Your assignment: Your answer should be one number, the count of lines in the data that hold "Table".

Provided material:

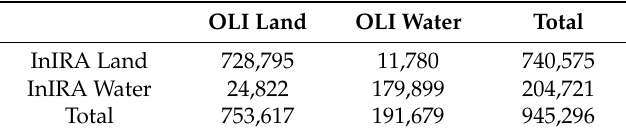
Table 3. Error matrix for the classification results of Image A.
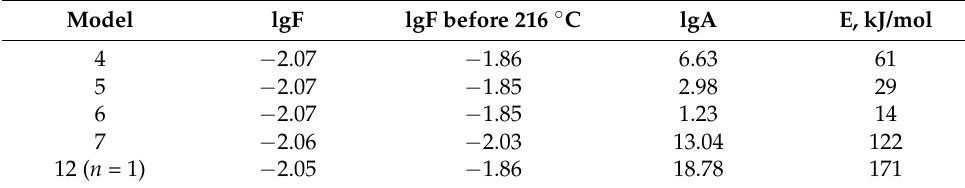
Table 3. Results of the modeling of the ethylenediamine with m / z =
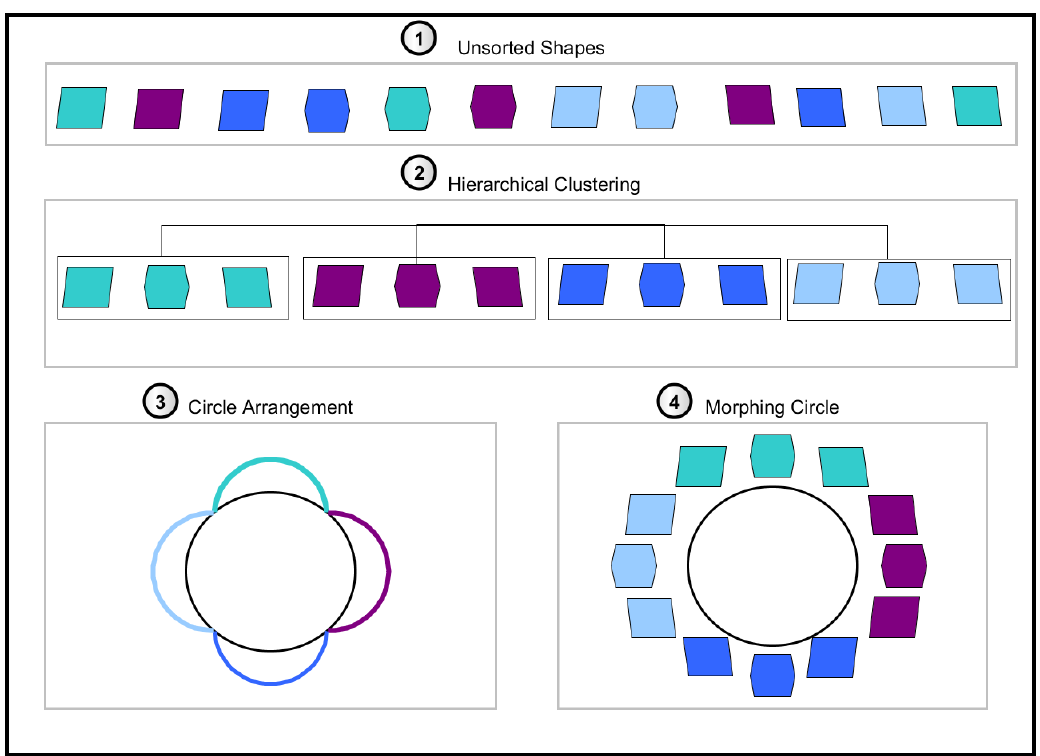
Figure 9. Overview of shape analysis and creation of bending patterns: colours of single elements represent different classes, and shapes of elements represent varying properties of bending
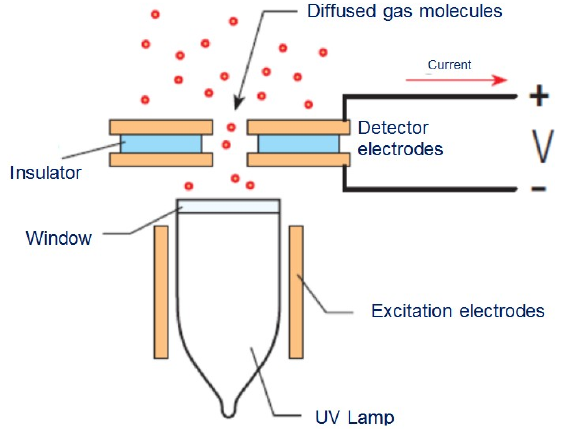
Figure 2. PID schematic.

Finished exercise: 2